The former home of legendary American born Greek soprano Maria Callas in Athens is set to be renovated to house the ‘Academy of Lyric Art Maria Callas’, a non-profit university-level theatrical school.

Located not far from Athens’ National Archaeological Museum, on the corner of Patision Avenue (28th October) and Skaramagka street; the 1500 square-metre apartment building erected in 1925 in the Jugendstil (youth style) mode of Art-Nouveau architecture, is yet another of the city’s iconic residences.

Callas lived in the building between 1937 and 1945, when she along with her mother Litsa and sister Jackie returned to Greece from New York following her parents’ divorce.

Her journey to operatic prominence began around the same time when after her unsuccessful enrolment attempt at the Athens Conservatoire she was enrolled in the Greek National Conservatoire.

Here her tutor Maria Trivella described her as a “model student… singing the most difficult arias in the international opera repertoire with the utmost musicality.”

By the time she left Greece in 1945, Callas had given 56 performances in seven operas. Returning to the United States where she reunited with her father, she was favourably received by the general manager of Manhattan’s Metropolitan Opera, Edward Johnson.

Opera singer Maria Callas during a rehearsal of the three-act opera “Medea” at the Royal Opera House at Covent Garden in 1959, London, England. Photo: AAP via AP/File

Her career then took her to Italy in 1946 from which point on her rise to stardom was increasingly meteoric, remembered by the end of her professional life for her musicality, artistry and singular stylistic acting.

Updated plans for the reinstatement of her teenage home as a school for the arts were announced at a conference on 2 December, the 99th anniversary of her birth.

Athens’ mayor Kostas Bakoyannis said on social media that “the municipality of Athens has managed to secure the necessary European resources and proceed with the tendering of the project by Anaplasi S.A.,” a major Greek engineering firm.

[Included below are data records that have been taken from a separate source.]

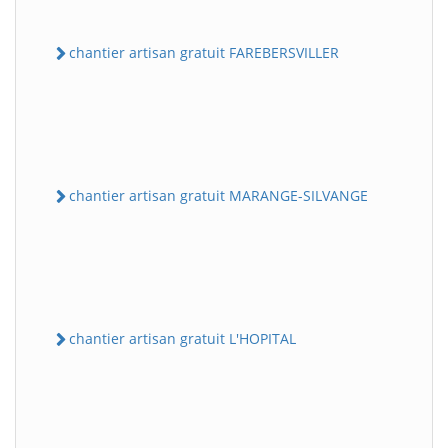
chantier artisan gratuit FAREBERSVILLER
chantier artisan gratuit MARANGE-SILVANGE
chantier artisan gratuit L'HOPITAL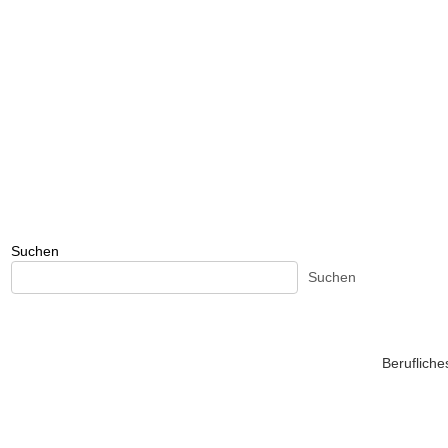
Suchen
Suchen
Beruflich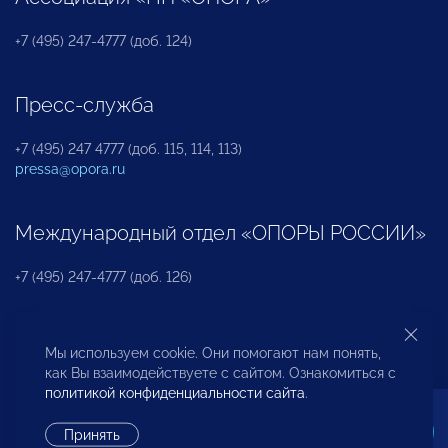
+7 (495) 247-4777 (доб. 124)
Пресс-служба
+7 (495) 247 4777 (доб. 115, 114, 113)
pressa@opora.ru
Международный отдел «ОПОРЫ РОССИИ»
+7 (495) 247-4777 (доб. 126)
Бюро по защите прав предпринимателей и
Мы используем cookie. Они помогают нам понять,
инвесторов
как Вы взаимодействуете с сайтом. Ознакомиться с
политикой конфиденциальности сайта
.
+7 (495) 247-4777 (доб. 122)
Принять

Despite languishing for a period, the renovation, originally forecasted to have been completed earlier this year with operations slated to commence in October, it’s now said the project will come to fruition in 2025.

Bakoyannis, alongside president of the academy Vaso Papantoniou, confirmed at the presser that full financing for the 6.8-million-euro project had been secured.

He described the development as “a gift for Athens and all of us.”

This news comes together with the Greek Culture Ministry’s announcement that the centennial of Callas’ birth will be included on UNESCO’s celebratory list of anniversaries for 2023.